SUPPLIED RECORDS ->

- Opening Delimiter -

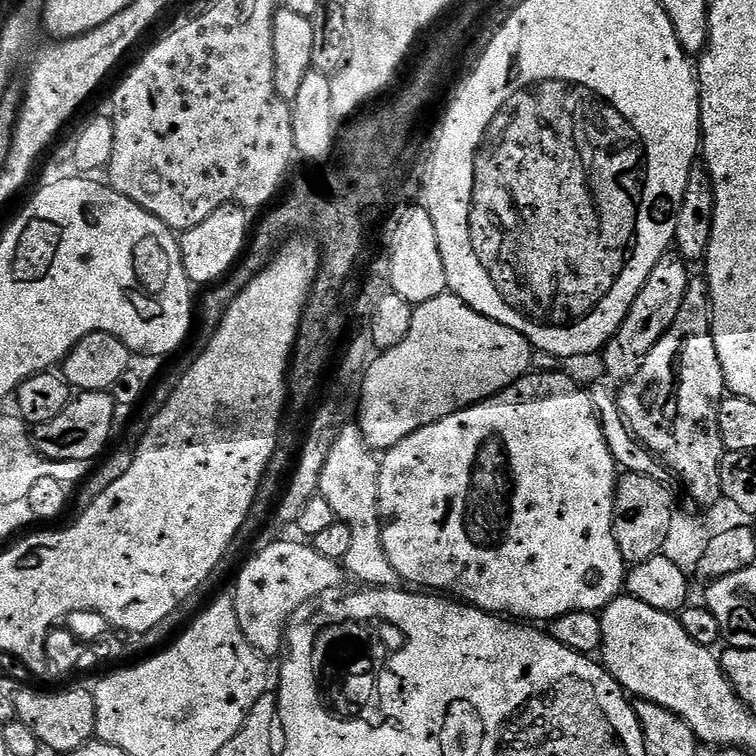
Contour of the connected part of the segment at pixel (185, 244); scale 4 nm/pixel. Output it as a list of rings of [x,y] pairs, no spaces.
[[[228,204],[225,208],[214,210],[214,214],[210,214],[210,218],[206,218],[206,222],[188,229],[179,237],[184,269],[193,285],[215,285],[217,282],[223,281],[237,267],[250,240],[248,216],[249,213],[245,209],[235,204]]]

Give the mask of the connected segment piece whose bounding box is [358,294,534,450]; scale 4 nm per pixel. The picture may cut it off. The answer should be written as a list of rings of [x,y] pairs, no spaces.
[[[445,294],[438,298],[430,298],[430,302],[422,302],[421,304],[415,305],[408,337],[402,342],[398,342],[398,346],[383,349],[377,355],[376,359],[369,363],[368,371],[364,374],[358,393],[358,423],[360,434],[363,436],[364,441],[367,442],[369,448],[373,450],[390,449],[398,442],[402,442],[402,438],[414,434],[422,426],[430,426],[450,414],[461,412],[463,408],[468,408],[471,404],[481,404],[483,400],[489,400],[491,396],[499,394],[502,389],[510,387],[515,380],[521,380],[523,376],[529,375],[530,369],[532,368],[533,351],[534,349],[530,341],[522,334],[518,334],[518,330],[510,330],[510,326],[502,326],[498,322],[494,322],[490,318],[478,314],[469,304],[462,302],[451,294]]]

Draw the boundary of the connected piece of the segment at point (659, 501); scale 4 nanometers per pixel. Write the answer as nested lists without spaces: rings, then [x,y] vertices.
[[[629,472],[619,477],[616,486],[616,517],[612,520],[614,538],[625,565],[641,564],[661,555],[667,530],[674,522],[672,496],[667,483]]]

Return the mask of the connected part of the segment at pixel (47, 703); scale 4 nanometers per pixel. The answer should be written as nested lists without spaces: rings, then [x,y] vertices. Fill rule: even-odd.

- Closing Delimiter -

WHAT IS REQUIRED ->
Since the pictures are not wanted, transcribe the rest of the listing above exactly.

TASK ANSWER ->
Contour of the connected part of the segment at pixel (185, 244); scale 4 nm/pixel. Output it as a list of rings of [x,y] pairs, no spaces.
[[[228,204],[225,208],[214,210],[214,214],[210,214],[210,218],[206,218],[206,222],[188,229],[179,237],[184,269],[193,285],[215,285],[217,282],[223,281],[237,267],[250,240],[248,216],[249,213],[245,209],[235,204]]]

Give the mask of the connected segment piece whose bounding box is [358,294,534,450]; scale 4 nm per pixel. The picture may cut it off. The answer should be written as a list of rings of [x,y] pairs, no spaces.
[[[445,294],[438,298],[430,298],[430,302],[422,302],[421,304],[415,305],[408,337],[402,342],[398,342],[398,346],[383,349],[377,355],[376,359],[369,363],[368,371],[364,374],[358,393],[358,423],[360,434],[363,436],[364,441],[367,442],[369,448],[373,450],[390,449],[398,442],[402,442],[402,438],[414,434],[422,426],[430,426],[450,414],[461,412],[463,408],[468,408],[471,404],[481,404],[483,400],[489,400],[491,396],[499,394],[502,389],[510,387],[515,380],[521,380],[523,376],[529,375],[530,369],[532,368],[533,351],[534,349],[530,341],[522,334],[518,334],[518,330],[510,330],[510,326],[502,326],[498,322],[494,322],[490,318],[478,314],[469,304],[462,302],[451,294]]]

Draw the boundary of the connected piece of the segment at point (659, 501); scale 4 nanometers per pixel. Write the answer as nested lists without spaces: rings, then [x,y] vertices.
[[[629,472],[619,477],[616,486],[616,517],[612,520],[614,538],[625,565],[641,564],[661,555],[667,530],[674,522],[672,496],[667,483]]]

Return the mask of the connected part of the segment at pixel (47, 703); scale 4 nanometers per pixel. The answer should be written as nested lists without spaces: rings, then [x,y] vertices. Fill rule: even-odd.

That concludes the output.